I spent the last 2 years implementing real-time in production: chats, dashboards, stock quotes, notifications. Faced CORS in WebSocket, SSE issues behind nginx, and unexpected Long Polling comeback on weak mobile networks.
Now I'll show you how to choose the right approach for your task. No hype, just practice.
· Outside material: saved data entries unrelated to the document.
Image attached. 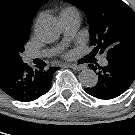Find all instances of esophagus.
<instances>
[{"label":"esophagus","mask_w":135,"mask_h":135,"mask_svg":"<svg viewBox=\"0 0 135 135\" xmlns=\"http://www.w3.org/2000/svg\"><path fill=\"white\" fill-rule=\"evenodd\" d=\"M69 67L76 71H81L85 68L84 65H80V64L79 65H77V64L69 65Z\"/></svg>","instance_id":"obj_1"}]
</instances>
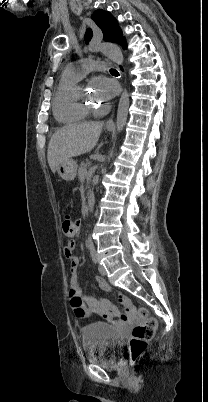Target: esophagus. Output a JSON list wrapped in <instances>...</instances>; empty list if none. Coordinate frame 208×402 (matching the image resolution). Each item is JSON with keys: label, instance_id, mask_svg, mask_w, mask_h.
Wrapping results in <instances>:
<instances>
[{"label": "esophagus", "instance_id": "34e87169", "mask_svg": "<svg viewBox=\"0 0 208 402\" xmlns=\"http://www.w3.org/2000/svg\"><path fill=\"white\" fill-rule=\"evenodd\" d=\"M106 125H109V126H114V121H113V119L112 118H110L107 122H106Z\"/></svg>", "mask_w": 208, "mask_h": 402}]
</instances>
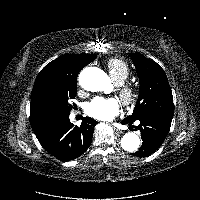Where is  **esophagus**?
<instances>
[{
    "label": "esophagus",
    "mask_w": 200,
    "mask_h": 200,
    "mask_svg": "<svg viewBox=\"0 0 200 200\" xmlns=\"http://www.w3.org/2000/svg\"><path fill=\"white\" fill-rule=\"evenodd\" d=\"M114 131H115L116 134L121 133V131L119 129H117V128H114Z\"/></svg>",
    "instance_id": "34e87169"
}]
</instances>
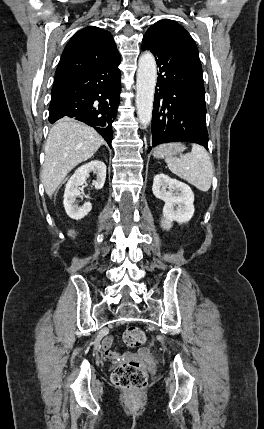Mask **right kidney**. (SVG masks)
Here are the masks:
<instances>
[{
  "instance_id": "obj_1",
  "label": "right kidney",
  "mask_w": 264,
  "mask_h": 429,
  "mask_svg": "<svg viewBox=\"0 0 264 429\" xmlns=\"http://www.w3.org/2000/svg\"><path fill=\"white\" fill-rule=\"evenodd\" d=\"M90 172L97 175V179L94 181L95 189L103 188L106 179V165L99 160H93L79 167L66 184L63 204L67 215L74 220L84 218L92 209L90 202L84 203L83 206L75 204L76 198L81 197L79 186L86 182Z\"/></svg>"
}]
</instances>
The Contestants: Who's Who
WebSocket: Two-Way Highway
What it is: Full-fledged TCP channel over HTTP. After handshake, works as persistent connection where client and server send messages whenever they want.
Analogy: Phone call. Established connection → both talk and listen simultaneously → conversation lasts until you hang up.
# Client
ws = new WebSocket('ws://localhost:8000/ws')
ws.send('Hello') // Client → Server
ws.onmessage = (msg) => {...} // Server → Client
# Server (FastAPI)
@app.websocket("/ws")
async def websocket_endpoint(websocket: WebSocket):
await websocket.accept()
await websocket.send_text("Welcome!") # Server → Client
data = await websocket.receive_text() # Client → ServerKey difference: Bidirectional. Server can send data to client without request.
When it shines:
- ✅ Chats (Discord, Telegram Web)
- ✅ Multiplayer games (realtime multiplayer)
- ✅ Collaborative editors (Google Docs, Figma)
- ✅ Trading terminals (quote updates every 10ms)
When it hurts:
- ❌ Load balancer without sticky sessions → connections break
- ❌ Proxies/firewalls close idle connections after 60 seconds
- ❌ Many open tabs → many connections → eats memory
- ❌ CORS on WebSocket configured differently than HTTP
Server-Sent Events (SSE): One-Way Stream
What it is: HTTP connection that server keeps open and sends events as text stream. Client only listens.
Analogy: Radio. You tuned in (opened connection) → listen to broadcast (receive events) → can't reply to DJ (only server → client).
# Client
const eventSource = new EventSource('/sse')
eventSource.onmessage = (event) => {
console.log(event.data) // Only receiving
}
# Server (FastAPI)
@app.get("/sse")
async def sse_endpoint(request: Request):
async def event_stream():
while True:
yield f"data: {datetime.now()}\n\n"
await asyncio.sleep(1)
return StreamingResponse(
event_stream(),
media_type="text/event-stream"
)Key difference: Unidirectional, only server → client. To send data, use regular HTTP POST.
When it shines:
- ✅ Notifications (GitHub notifications, email alerts)
- ✅ Dashboard updates (metrics, charts)
- ✅ Live logs (tail -f in browser)
- ✅ Long operation progress (file upload, processing)
When it hurts:
- ❌ Nginx/Apache buffer response → events don't arrive (needs config)
- ❌ No native support in fetch API (EventSource only)
- ❌ Browser limits 6 SSE per domain (HTTP/1.1)
- ❌ On mobile can die when app goes to background
Long Polling: Clever HTTP
What it is: Client makes request, server keeps it open until data appears (or timeout), responds, client immediately makes new request.
Analogy: Queue at clinic. You ask "Is my ticket ready?" → if not, asked to wait → as soon as ready, they tell you → you immediately ask about next one.
# Client
async function poll() {
const response = await fetch('/poll?last_id=123')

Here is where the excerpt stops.